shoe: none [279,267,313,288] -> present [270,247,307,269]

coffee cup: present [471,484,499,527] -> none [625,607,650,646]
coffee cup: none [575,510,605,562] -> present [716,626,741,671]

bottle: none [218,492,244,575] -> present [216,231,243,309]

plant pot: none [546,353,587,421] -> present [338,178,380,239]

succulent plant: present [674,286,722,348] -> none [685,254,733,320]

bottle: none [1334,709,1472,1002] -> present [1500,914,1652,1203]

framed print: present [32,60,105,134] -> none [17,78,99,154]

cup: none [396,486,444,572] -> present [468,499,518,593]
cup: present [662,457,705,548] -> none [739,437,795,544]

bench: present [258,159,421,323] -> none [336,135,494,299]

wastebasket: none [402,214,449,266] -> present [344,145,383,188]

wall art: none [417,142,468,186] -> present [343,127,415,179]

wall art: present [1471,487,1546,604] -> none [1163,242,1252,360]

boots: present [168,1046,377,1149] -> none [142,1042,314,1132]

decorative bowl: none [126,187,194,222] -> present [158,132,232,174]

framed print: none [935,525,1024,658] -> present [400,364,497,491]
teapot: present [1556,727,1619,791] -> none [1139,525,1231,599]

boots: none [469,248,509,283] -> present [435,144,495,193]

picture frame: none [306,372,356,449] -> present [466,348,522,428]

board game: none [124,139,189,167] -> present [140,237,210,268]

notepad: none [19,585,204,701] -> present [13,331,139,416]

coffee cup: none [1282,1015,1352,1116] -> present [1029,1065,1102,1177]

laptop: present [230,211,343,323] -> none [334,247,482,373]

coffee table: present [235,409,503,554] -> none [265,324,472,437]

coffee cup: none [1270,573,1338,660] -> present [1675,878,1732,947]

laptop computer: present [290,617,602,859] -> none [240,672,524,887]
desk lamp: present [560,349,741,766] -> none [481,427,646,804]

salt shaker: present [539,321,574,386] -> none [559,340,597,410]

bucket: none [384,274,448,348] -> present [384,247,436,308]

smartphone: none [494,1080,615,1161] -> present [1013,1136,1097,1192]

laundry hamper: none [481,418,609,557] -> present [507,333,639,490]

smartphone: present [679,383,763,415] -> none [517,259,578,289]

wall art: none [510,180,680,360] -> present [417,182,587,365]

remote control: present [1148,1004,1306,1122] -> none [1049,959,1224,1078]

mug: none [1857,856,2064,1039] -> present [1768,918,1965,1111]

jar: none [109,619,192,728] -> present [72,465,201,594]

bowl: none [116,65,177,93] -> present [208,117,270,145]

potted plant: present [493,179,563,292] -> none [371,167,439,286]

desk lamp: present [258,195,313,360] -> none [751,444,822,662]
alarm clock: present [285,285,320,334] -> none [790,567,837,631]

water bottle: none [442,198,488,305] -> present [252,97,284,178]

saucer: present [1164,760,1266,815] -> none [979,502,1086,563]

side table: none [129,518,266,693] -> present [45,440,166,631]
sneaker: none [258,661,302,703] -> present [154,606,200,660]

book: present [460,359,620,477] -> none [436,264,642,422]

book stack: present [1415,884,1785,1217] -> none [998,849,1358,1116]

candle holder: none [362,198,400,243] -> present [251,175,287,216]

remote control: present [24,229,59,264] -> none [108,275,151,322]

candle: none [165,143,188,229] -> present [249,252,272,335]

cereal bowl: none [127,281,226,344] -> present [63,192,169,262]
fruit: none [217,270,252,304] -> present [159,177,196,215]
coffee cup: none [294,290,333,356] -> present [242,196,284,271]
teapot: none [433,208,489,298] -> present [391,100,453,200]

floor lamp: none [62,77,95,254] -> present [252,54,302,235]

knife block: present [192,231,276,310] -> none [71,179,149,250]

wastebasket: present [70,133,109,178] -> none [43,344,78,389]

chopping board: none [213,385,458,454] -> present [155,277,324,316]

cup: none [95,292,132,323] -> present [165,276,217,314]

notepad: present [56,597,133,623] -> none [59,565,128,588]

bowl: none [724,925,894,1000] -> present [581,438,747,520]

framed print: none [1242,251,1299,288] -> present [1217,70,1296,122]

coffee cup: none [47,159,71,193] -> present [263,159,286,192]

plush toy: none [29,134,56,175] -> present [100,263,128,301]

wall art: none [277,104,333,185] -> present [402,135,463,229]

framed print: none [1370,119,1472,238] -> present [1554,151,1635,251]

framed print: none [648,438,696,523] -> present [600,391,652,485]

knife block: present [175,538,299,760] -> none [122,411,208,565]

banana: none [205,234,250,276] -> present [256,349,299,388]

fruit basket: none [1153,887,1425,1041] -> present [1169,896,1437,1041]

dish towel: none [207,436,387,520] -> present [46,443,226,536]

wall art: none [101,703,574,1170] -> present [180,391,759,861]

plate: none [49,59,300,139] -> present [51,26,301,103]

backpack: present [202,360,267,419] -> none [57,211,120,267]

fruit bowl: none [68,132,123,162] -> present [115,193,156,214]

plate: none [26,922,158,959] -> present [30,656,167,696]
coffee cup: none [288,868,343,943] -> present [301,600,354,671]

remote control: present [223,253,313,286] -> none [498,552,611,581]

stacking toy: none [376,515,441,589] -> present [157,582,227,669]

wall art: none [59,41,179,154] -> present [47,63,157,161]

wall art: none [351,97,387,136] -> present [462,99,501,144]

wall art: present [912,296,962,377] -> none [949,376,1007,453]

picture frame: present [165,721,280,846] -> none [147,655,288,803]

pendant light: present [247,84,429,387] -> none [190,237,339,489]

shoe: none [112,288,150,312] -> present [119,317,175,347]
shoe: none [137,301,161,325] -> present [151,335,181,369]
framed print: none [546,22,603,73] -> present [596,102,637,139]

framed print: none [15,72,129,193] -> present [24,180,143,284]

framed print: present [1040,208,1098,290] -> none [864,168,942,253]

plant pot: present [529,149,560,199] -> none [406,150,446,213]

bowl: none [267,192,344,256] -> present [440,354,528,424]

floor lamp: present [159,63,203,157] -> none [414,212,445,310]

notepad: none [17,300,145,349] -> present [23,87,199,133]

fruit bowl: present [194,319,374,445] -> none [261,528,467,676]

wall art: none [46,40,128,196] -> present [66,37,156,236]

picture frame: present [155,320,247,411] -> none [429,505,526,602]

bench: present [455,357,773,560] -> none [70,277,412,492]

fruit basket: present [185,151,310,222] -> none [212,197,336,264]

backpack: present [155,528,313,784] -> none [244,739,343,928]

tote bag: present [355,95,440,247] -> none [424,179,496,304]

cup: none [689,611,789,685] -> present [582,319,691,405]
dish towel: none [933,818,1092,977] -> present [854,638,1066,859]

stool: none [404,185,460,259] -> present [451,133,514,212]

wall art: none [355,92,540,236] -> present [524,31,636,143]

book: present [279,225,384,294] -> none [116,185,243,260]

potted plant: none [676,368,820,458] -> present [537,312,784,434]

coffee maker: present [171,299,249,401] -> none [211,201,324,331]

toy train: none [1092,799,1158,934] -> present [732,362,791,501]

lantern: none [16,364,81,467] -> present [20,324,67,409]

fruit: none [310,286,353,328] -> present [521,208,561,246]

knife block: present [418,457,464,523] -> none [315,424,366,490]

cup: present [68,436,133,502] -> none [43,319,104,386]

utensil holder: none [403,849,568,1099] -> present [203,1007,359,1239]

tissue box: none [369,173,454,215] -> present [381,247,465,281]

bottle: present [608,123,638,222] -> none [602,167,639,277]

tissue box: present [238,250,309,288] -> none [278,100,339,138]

▶ [What you should do]:
Produce an exact copy of each line from the one holding "utensil holder: none" through the last line of the records, both included, and nothing more.

▶ [Problem solution]:
utensil holder: none [403,849,568,1099] -> present [203,1007,359,1239]

tissue box: none [369,173,454,215] -> present [381,247,465,281]

bottle: present [608,123,638,222] -> none [602,167,639,277]

tissue box: present [238,250,309,288] -> none [278,100,339,138]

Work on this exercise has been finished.